Live broadcast video, video e-mail, video teleconferencing and video demonstrations are some of the ways in which live or streaming video is used. Way back in 1992 Cornell University started a NSF project which would allow classroom video conferencing over the internet. This evolved to a student being able to walk around campus with a television camera attached to his head. We saw what the camera saw and it saw what he saw. We know this as CU-SeeMe. CU-SeeMe was the first time that the concept of Reflectors was introduced to the Internet. This would allow more people to view and/or join the CU-SeeMe session.

We are all familiar with the Mars Rover pictures and the fact that NASA needed to find hundreds of Internet server sites to Reflect (Rebroadcast) the Mars pictures because so many people wanted simultaneous access. If all we had was text an internet server might support 100 simultaneous users but with pictures it might only support 10. The alternative is to send the picture out at slower rates and have it rebuilt at the receiving end. This is where RealAudio and similar companies have come up with new technologies that provide excellent video compression. The ability of this new technology allows the interleaving of audio with the video to provide lip sync.(2)
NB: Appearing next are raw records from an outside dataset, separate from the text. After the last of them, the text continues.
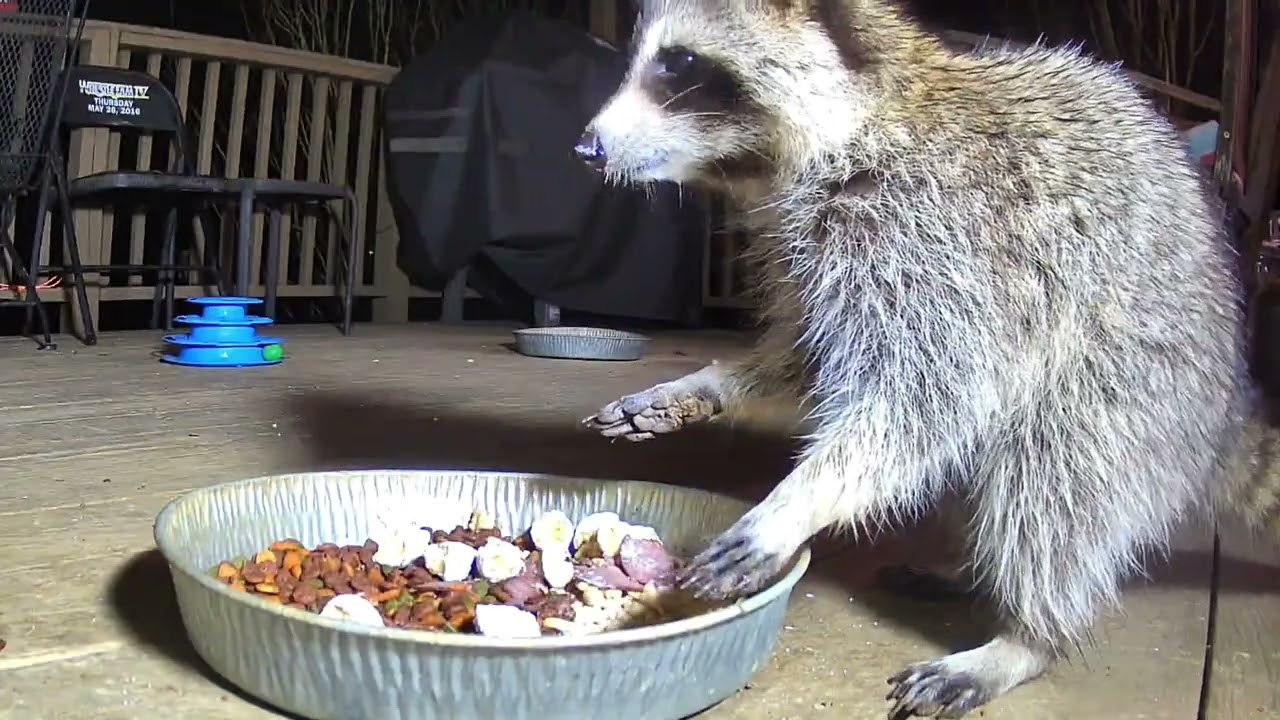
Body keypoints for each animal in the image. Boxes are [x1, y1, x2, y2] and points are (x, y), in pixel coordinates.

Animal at [578, 0, 1278, 717]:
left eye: (680, 63)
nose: (587, 146)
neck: (847, 133)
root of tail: (1225, 406)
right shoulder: (814, 247)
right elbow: (804, 353)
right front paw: (711, 384)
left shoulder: (941, 235)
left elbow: (931, 397)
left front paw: (797, 500)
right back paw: (969, 571)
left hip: (1137, 385)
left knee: (1051, 479)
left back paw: (1029, 634)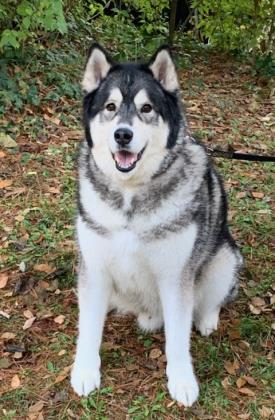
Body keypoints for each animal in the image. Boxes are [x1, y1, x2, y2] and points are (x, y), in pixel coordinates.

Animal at [71, 43, 244, 406]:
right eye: (110, 107)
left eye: (146, 108)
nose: (123, 134)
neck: (130, 197)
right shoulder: (94, 269)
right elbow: (88, 328)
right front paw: (85, 372)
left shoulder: (175, 277)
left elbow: (178, 339)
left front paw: (182, 380)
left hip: (224, 258)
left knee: (213, 299)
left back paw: (207, 318)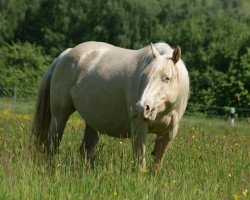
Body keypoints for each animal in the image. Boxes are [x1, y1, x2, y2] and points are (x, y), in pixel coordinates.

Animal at [32, 41, 189, 172]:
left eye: (166, 78)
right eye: (144, 76)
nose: (141, 108)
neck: (164, 110)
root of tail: (64, 55)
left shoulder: (168, 134)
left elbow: (157, 164)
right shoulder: (139, 128)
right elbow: (140, 162)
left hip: (92, 122)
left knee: (85, 150)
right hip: (59, 116)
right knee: (53, 146)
You and I are more likely to buy a $65 - $150 camera to set on top of the computer monitor and send video as part of an e-mail or talk to our grandchildren in a virtual teleconference. Because we have simple MODEM connections we usually have a simple choice. A small picture that looks almost Live (30 frames per second with lip sync.) or a larger picture that is jerky (10-15 frames per second), not as good as an old silent movie and the lip movement/face does not go with the sound. Seeing a grandchild live from Boston, even though the image is small, is all that it takes to convince you to buy one for your distant family.

CAUTION: Using Real Audio/Video, Streaming Video, Video e-mail, etc. means that you are using much larger portions of the total Internet bandwidth. Adding audio and video clips increases the total bandwidth consumed by 10 times to 100 or more times. Where 1000 users could use an Internet connection at a University, now the University needs 10 to 100 new connections or the equivalent channel bandwidth. Yes we get more and better content. Yes, one picture is worth a thousand words, but it comes at a price!

(1) Never let it be said that Microsoft would let anyone else create a standard regardless of how good it might be. You guessed it! Microsoft has a standard - Windows Media Player.

(2) The basic TCP/IP protocol of the internet does not provide that all packets of information will arrive in a uniform time reference. Because of this, most video and sound techniques require that x number of seconds of data are stored before it is played. There is always a built in delay. It's similar to watching CNN and having the news desk say the reporter's name and then you wait the second or so before the reporter starts talking, only this is due to satellites being 25,000 miles out in space.

In Washington the concept of the government being in the business of making a profit and making sure that the public PAYs goes on. The FCC is trying to define Internet access as if it were interstate commerce and a long distance telephone call. Inexpensive access to the Internet, it's world of knowledge and it's ability to provide inexpensive and equal access to knowledge is in danger!